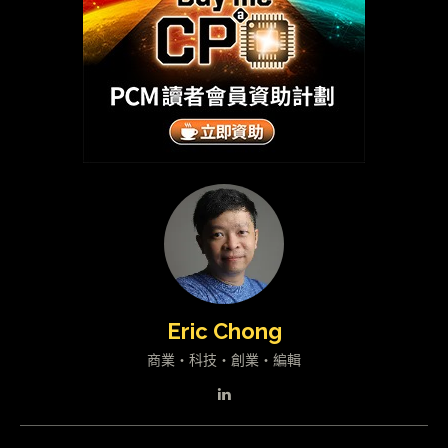
Eric Chong
商業・科技・創業・編輯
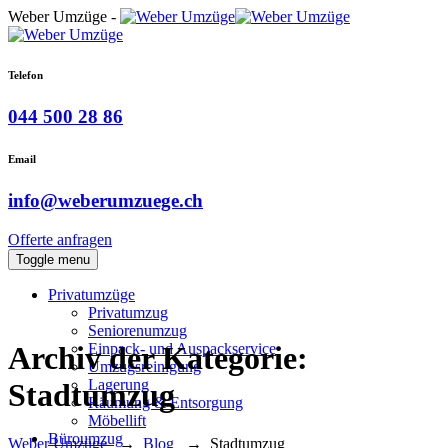
Weber Umzüge -
Telefon
044 500 28 86
Email
info@weberumzuege.ch
Offerte anfragen
Toggle menu
Privatumzüge
Privatumzug
Seniorenumzug
Einpack- und Auspackservice
Archiv der Kategorie:
Umzugsreinigung
Lagerung
Stadtumzug
Räumung & Entsorgung
Möbellift
Büroumzug
Weber Umzüge
→
Blog
→
Stadtumzug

##########

Write out, exactly as shown, only the lines running from the one that contains "044 500 28 86" to the last line above.

*Response*:
044 500 28 86
Email
info@weberumzuege.ch
Offerte anfragen
Toggle menu
Privatumzüge
Privatumzug
Seniorenumzug
Einpack- und Auspackservice
Archiv der Kategorie:
Umzugsreinigung
Lagerung
Stadtumzug
Räumung & Entsorgung
Möbellift
Büroumzug
Weber Umzüge
→
Blog
→
Stadtumzug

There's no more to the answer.